----- Entries supplied -----

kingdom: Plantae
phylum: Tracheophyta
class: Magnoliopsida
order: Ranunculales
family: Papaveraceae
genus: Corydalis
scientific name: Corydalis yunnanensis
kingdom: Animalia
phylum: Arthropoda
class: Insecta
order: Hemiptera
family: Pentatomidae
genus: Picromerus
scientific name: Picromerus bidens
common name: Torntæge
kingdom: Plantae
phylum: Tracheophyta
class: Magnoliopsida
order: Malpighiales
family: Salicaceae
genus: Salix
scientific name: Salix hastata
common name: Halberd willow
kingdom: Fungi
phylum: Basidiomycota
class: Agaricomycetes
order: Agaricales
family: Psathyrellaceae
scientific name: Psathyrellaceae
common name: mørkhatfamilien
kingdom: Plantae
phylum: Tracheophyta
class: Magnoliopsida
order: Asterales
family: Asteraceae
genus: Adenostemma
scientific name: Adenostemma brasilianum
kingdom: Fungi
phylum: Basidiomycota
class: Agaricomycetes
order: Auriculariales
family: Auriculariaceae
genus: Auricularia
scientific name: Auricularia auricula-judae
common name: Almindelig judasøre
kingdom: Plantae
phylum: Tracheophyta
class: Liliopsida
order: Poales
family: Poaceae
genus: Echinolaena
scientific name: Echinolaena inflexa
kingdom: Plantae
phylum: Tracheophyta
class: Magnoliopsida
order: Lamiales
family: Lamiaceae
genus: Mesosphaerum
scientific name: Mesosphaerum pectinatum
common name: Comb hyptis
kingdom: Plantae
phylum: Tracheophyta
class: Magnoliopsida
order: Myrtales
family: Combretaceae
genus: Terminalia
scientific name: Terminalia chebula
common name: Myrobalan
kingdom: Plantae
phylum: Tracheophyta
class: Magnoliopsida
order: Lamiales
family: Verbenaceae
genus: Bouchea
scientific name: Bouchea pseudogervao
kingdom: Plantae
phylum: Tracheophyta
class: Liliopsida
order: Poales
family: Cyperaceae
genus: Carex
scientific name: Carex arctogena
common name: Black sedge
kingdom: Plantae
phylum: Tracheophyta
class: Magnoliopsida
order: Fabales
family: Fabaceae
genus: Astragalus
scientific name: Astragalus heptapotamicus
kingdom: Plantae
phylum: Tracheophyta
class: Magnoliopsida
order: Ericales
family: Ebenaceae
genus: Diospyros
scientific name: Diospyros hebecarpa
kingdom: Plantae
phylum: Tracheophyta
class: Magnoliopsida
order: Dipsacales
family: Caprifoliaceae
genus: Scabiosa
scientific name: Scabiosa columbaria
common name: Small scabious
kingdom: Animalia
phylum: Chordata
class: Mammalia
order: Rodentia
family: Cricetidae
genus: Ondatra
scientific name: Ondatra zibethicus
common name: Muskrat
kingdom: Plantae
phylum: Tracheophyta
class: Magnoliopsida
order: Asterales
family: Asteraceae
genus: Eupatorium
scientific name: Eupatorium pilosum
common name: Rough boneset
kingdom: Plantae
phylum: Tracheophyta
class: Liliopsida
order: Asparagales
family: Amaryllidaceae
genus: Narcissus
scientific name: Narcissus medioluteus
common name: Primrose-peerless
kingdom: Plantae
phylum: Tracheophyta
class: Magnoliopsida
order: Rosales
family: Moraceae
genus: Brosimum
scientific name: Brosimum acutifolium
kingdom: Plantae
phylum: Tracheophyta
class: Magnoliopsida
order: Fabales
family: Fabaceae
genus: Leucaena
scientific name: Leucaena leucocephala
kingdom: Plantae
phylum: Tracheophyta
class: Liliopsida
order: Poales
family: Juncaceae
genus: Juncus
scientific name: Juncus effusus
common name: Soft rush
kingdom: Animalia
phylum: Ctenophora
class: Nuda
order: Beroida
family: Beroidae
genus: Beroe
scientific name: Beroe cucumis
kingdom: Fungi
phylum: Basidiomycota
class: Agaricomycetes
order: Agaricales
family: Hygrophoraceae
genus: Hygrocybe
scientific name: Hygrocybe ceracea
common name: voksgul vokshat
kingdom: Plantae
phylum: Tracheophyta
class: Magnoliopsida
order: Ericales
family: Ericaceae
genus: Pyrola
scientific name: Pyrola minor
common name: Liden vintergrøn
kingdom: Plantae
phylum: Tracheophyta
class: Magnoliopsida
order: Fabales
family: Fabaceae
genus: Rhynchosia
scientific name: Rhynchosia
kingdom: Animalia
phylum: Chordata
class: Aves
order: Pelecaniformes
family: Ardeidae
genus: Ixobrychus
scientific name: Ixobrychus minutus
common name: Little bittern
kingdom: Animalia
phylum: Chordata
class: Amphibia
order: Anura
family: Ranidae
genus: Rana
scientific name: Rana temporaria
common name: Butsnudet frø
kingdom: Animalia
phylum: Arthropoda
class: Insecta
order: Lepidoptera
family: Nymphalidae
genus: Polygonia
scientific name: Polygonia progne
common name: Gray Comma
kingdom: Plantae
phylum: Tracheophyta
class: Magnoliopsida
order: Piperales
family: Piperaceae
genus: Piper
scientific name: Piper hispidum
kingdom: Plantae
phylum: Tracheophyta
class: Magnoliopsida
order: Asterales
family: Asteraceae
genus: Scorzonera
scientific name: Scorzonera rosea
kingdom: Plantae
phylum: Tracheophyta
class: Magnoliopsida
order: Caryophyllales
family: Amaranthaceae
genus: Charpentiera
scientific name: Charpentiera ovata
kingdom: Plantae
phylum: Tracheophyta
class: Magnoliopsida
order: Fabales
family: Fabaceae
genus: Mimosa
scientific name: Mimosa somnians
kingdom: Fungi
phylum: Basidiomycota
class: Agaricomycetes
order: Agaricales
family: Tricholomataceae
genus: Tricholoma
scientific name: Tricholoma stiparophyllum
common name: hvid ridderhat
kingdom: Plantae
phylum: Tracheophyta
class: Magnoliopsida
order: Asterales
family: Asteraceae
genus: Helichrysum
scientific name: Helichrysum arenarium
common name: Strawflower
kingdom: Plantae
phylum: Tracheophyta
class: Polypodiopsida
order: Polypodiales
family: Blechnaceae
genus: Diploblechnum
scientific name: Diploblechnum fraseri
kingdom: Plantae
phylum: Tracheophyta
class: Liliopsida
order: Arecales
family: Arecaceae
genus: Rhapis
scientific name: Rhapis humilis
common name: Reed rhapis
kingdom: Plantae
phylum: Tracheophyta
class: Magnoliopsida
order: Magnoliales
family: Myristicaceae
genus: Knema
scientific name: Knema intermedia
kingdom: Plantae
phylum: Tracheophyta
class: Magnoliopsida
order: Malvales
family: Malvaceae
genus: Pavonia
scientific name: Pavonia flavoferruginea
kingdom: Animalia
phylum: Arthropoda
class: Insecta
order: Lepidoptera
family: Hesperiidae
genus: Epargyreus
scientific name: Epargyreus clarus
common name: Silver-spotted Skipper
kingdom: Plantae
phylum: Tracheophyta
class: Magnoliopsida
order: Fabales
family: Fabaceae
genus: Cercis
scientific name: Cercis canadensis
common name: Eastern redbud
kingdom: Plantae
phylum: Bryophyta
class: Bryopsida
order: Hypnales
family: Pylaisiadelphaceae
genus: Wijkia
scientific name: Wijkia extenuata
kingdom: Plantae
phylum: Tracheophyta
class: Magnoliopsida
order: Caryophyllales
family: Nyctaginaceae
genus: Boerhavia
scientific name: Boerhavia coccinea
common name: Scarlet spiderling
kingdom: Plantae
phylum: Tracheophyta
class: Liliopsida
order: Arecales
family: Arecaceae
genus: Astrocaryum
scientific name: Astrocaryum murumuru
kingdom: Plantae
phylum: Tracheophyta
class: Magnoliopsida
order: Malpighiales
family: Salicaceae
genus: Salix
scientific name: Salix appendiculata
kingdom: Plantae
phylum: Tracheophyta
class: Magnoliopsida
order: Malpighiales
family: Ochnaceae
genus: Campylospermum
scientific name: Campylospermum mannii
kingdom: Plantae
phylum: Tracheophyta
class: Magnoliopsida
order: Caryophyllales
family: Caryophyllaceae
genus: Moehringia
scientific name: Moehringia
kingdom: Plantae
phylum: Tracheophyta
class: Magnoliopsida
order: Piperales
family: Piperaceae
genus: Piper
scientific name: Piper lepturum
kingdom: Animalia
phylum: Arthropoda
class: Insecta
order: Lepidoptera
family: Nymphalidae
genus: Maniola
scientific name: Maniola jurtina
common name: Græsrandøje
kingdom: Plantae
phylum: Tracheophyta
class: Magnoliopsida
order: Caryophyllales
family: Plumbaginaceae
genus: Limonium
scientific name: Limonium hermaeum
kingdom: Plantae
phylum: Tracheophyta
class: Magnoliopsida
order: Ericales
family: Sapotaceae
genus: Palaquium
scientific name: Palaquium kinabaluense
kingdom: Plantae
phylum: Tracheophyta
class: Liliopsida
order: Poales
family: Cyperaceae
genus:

-----

Put the lines starting at the beginning of the rows and ending at the line containing "genus: Echinolaena", both included, into a Markdown table with columns No. and Line. Give each line a number and leave out blank lines.

Result
| No. | Line |
|---|---|
| 1 | kingdom: Plantae |
| 2 | phylum: Tracheophyta |
| 3 | class: Magnoliopsida |
| 4 | order: Ranunculales |
| 5 | family: Papaveraceae |
| 6 | genus: Corydalis |
| 7 | scientific name: Corydalis yunnanensis |
| 8 | kingdom: Animalia |
| 9 | phylum: Arthropoda |
| 10 | class: Insecta |
| 11 | order: Hemiptera |
| 12 | family: Pentatomidae |
| 13 | genus: Picromerus |
| 14 | scientific name: Picromerus bidens |
| 15 | common name: Torntæge |
| 16 | kingdom: Plantae |
| 17 | phylum: Tracheophyta |
| 18 | class: Magnoliopsida |
| 19 | order: Malpighiales |
| 20 | family: Salicaceae |
| 21 | genus: Salix |
| 22 | scientific name: Salix hastata |
| 23 | common name: Halberd willow |
| 24 | kingdom: Fungi |
| 25 | phylum: Basidiomycota |
| 26 | class: Agaricomycetes |
| 27 | order: Agaricales |
| 28 | family: Psathyrellaceae |
| 29 | scientific name: Psathyrellaceae |
| 30 | common name: mørkhatfamilien |
| 31 | kingdom: Plantae |
| 32 | phylum: Tracheophyta |
| 33 | class: Magnoliopsida |
| 34 | order: Asterales |
| 35 | family: Asteraceae |
| 36 | genus: Adenostemma |
| 37 | scientific name: Adenostemma brasilianum |
| 38 | kingdom: Fungi |
| 39 | phylum: Basidiomycota |
| 40 | class: Agaricomycetes |
| 41 | order: Auriculariales |
| 42 | family: Auriculariaceae |
| 43 | genus: Auricularia |
| 44 | scientific name: Auricularia auricula-judae |
| 45 | common name: Almindelig judasøre |
| 46 | kingdom: Plantae |
| 47 | phylum: Tracheophyta |
| 48 | class: Liliopsida |
| 49 | order: Poales |
| 50 | family: Poaceae |
| 51 | genus: Echinolaena |